▸ **About this exercise**
Going down the data below, set down exactly the line with "[525,33,551,44] m10 -> [254,135,282,148] M10" and each line after it through the line with "(404, 476) none"; no other lines.

▸ **Supplied records**
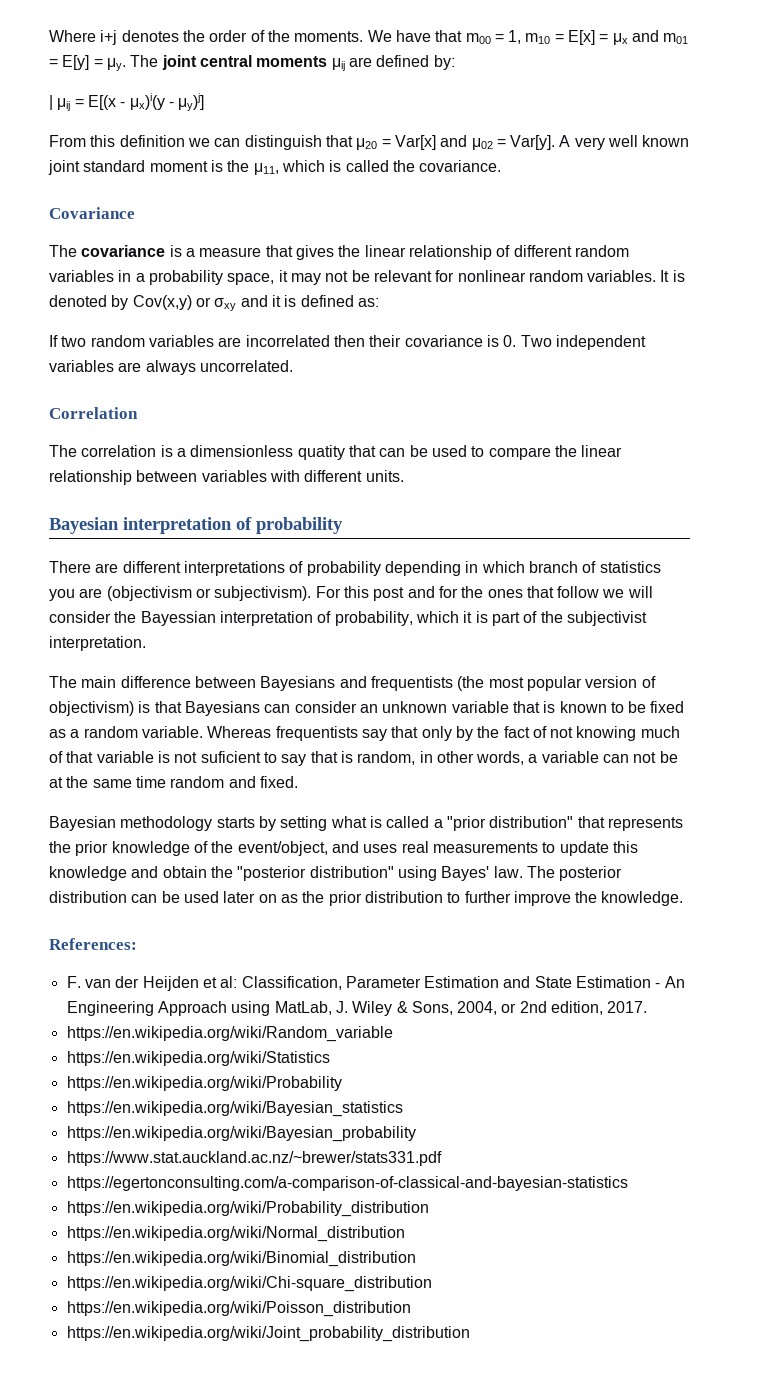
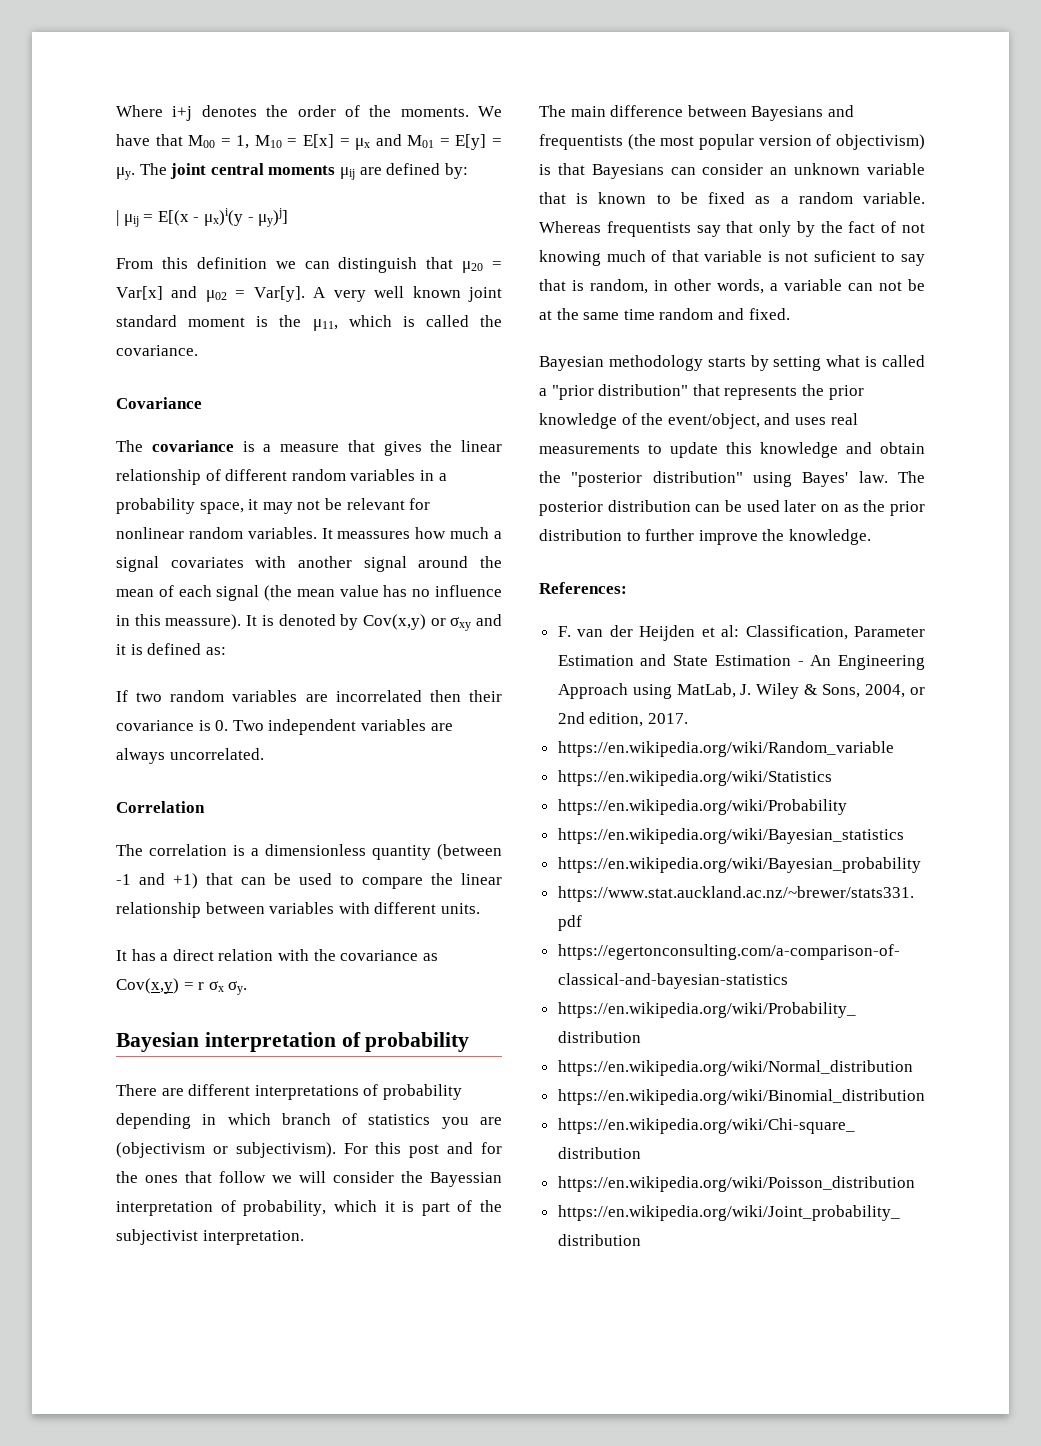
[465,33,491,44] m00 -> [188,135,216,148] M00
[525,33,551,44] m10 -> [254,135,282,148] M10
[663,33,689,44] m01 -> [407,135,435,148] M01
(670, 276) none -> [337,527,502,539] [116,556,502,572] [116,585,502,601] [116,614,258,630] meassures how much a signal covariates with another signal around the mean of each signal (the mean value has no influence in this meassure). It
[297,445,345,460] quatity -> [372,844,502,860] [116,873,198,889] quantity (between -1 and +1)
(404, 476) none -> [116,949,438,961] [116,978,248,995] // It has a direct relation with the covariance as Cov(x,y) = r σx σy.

* * *

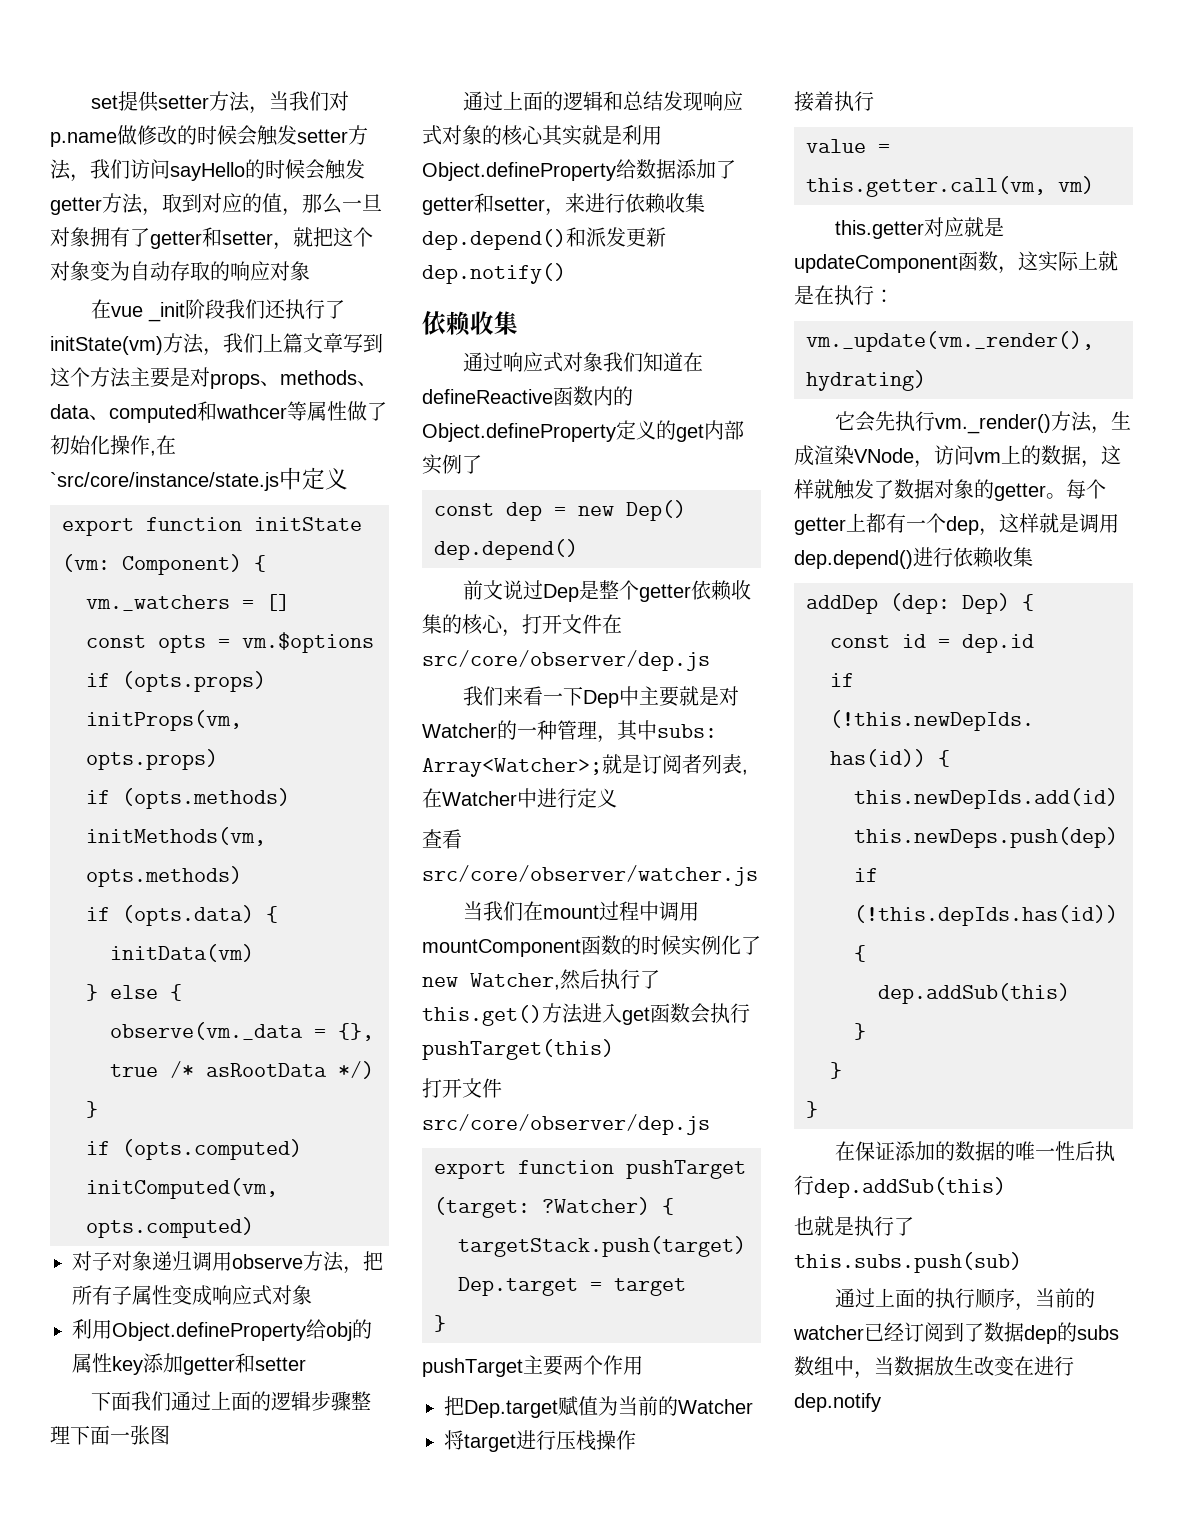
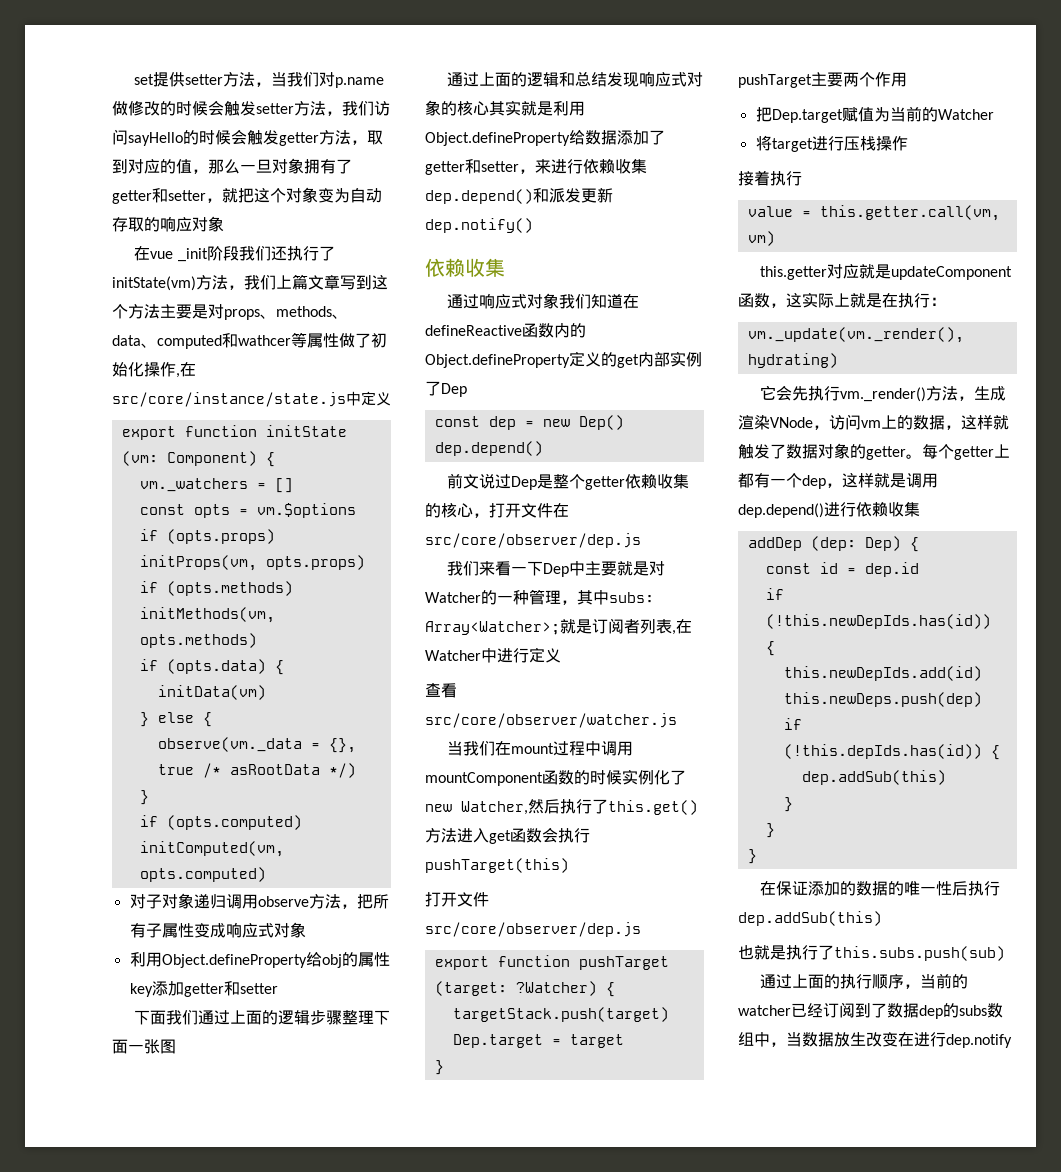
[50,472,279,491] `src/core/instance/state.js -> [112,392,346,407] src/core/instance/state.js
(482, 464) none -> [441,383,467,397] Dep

▸ **Solution**
[525,33,551,44] m10 -> [254,135,282,148] M10
[663,33,689,44] m01 -> [407,135,435,148] M01
(670, 276) none -> [337,527,502,539] [116,556,502,572] [116,585,502,601] [116,614,258,630] meassures how much a signal covariates with another signal around the mean of each signal (the mean value has no influence in this meassure). It
[297,445,345,460] quatity -> [372,844,502,860] [116,873,198,889] quantity (between -1 and +1)
(404, 476) none -> [116,949,438,961] [116,978,248,995] // It has a direct relation with the covariance as Cov(x,y) = r σx σy.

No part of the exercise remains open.